In the material below, find each line with the word "back" and copy it.
%%
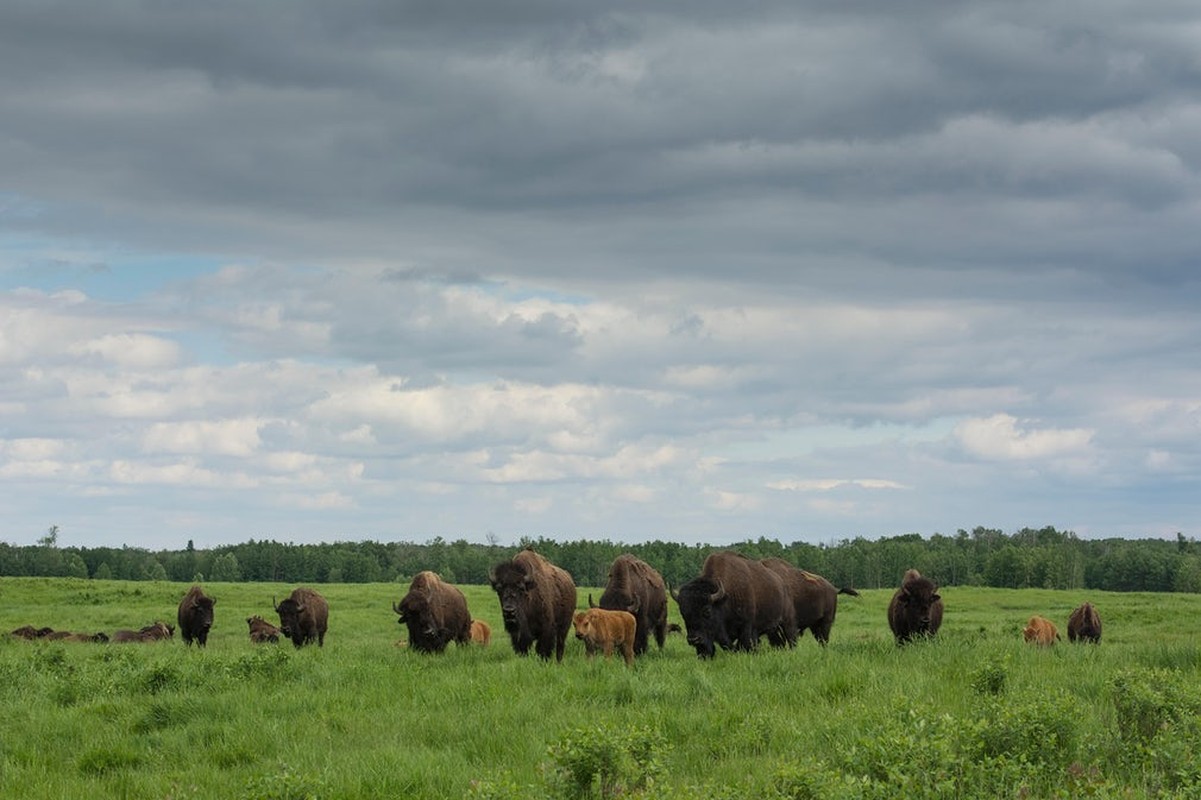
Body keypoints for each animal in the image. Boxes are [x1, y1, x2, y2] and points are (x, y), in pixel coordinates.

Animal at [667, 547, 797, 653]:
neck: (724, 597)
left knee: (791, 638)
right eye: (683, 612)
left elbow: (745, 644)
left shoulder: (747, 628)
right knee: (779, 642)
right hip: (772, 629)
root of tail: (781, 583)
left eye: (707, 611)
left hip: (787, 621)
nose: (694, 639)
%%
%%
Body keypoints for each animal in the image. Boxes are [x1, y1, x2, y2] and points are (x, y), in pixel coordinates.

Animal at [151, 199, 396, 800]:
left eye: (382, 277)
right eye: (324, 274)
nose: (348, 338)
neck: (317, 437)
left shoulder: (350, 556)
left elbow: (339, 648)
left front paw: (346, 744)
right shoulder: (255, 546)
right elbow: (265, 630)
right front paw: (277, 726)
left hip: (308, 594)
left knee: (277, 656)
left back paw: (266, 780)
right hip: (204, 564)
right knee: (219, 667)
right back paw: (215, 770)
%%
%%
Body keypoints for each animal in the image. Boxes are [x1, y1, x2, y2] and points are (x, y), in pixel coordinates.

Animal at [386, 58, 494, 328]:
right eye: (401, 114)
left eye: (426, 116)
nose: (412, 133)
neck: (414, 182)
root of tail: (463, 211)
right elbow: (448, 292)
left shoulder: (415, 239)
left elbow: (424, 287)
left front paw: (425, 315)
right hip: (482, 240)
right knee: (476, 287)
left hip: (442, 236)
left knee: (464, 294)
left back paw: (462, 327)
%%
• _Answer to the exercise_:
left back paw: (266, 780)
right back paw: (215, 770)
left back paw: (462, 327)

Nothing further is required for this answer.